Suddenly, out of the dust on the roadside, three very English men in official-looking dark suits walked briskly forward, waving panama hats to clear the crowd. In their midst the Prince of Wales, grey linen suit crumpled from his flight, stepped towards the temple entrance, where priests, children and village leaders swamped him. Reaching her hand forward, a young girl placed a Tamil marking on his forehead.

Soundararajan Kanapathipillai, 70, the village elder, embodied the optimism and resilience of those gathered around him. "30% of our village has come back now," he told the prince.

"They have been given tents to live in.
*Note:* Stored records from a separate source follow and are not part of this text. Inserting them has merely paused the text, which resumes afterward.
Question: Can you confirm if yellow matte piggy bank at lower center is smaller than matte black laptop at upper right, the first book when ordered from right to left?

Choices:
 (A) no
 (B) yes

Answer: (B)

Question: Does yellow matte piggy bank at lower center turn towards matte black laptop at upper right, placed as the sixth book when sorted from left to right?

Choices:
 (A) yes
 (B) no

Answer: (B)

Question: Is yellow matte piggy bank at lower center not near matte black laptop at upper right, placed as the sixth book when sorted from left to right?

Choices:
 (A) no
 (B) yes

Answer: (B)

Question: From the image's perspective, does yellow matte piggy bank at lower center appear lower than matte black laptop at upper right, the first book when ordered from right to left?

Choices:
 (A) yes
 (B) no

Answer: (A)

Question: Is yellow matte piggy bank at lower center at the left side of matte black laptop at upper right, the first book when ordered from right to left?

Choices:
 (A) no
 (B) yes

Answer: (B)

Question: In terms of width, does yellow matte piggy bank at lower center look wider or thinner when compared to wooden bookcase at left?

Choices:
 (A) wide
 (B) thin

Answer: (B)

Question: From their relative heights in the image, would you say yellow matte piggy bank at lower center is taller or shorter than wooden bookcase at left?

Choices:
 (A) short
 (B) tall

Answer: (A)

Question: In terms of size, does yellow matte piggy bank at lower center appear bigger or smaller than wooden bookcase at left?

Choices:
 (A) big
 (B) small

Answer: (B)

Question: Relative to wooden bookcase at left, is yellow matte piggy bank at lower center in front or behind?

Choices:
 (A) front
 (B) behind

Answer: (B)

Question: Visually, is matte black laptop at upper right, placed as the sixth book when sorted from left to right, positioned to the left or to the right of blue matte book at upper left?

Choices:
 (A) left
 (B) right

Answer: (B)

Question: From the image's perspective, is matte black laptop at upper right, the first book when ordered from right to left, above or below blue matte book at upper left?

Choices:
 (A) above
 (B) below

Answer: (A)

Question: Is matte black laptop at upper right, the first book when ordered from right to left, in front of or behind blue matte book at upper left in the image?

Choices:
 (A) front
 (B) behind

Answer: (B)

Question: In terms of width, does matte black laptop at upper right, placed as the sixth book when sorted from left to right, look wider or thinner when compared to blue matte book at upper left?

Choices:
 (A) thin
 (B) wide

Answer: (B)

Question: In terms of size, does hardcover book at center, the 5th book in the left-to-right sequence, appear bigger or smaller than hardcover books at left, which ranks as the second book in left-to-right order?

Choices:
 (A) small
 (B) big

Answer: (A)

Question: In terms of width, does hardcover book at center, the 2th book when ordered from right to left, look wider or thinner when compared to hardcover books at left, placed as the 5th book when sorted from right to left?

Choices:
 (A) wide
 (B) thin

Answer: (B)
They are still frightened but they want to come back and rebuild their homes."

As quickly as he had arrived, however, the prince was gone, swept off in the chaotic, dust-spewing motorcade to the neighbouring village of Maddikkali, where a group of fishermen and their children - one bearing a garland for him - stood to attention outside the UNHCR tents that are now their homes.

On the beach the source of their income, their fish- ing boats, still lay broken and useless, two months on from the disaster.

"Are you able to buy new boats?" asked the visiting prince. "We can't think about buying new ones: we have no money," was the reply.

"We are hoping for help from the government to build new ones," said Ramachandran Prabakaran, a young fisherman. "But the government has not come. You are the first person to have come to see us."

"I wish I could do more," the prince replied.